BEGIN Data supplied

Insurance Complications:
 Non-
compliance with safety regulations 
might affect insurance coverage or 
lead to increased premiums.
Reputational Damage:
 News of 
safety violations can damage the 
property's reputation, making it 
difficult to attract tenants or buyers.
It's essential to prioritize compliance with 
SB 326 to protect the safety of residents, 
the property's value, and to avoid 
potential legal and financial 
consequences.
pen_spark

END Data supplied

• **Goal of the exercise**: Having read the entries, repeat them all exactly.

• **Task solution**:
Insurance Complications:
 Non-
compliance with safety regulations 
might affect insurance coverage or 
lead to increased premiums.
Reputational Damage:
 News of 
safety violations can damage the 
property's reputation, making it 
difficult to attract tenants or buyers.
It's essential to prioritize compliance with 
SB 326 to protect the safety of residents, 
the property's value, and to avoid 
potential legal and financial 
consequences.
pen_spark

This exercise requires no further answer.